**What is being asked**
Take the lines from the one containing "Q: How many" through the end of the data and write them out again, switching "purple" to "violet" and keeping everything else the same.

**Data section**
--- Begin ---

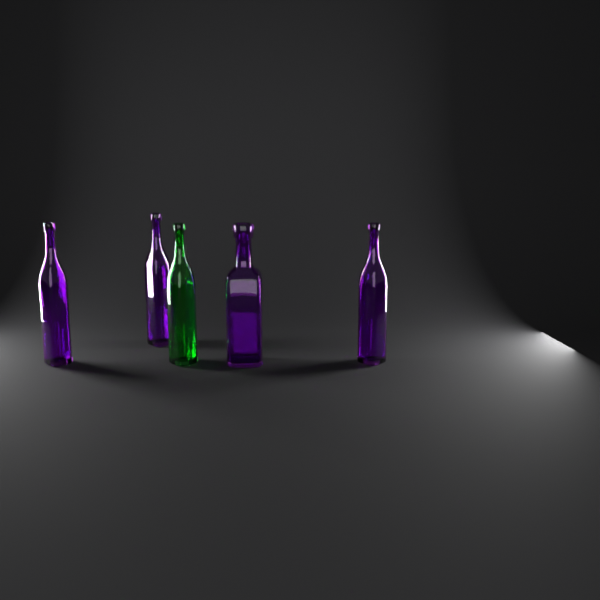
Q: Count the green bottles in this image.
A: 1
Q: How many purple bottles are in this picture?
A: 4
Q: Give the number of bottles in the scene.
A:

--- End ---

**Task result**
Q: How many violet bottles are in this picture?
A: 4
Q: Give the number of bottles in the scene.
A:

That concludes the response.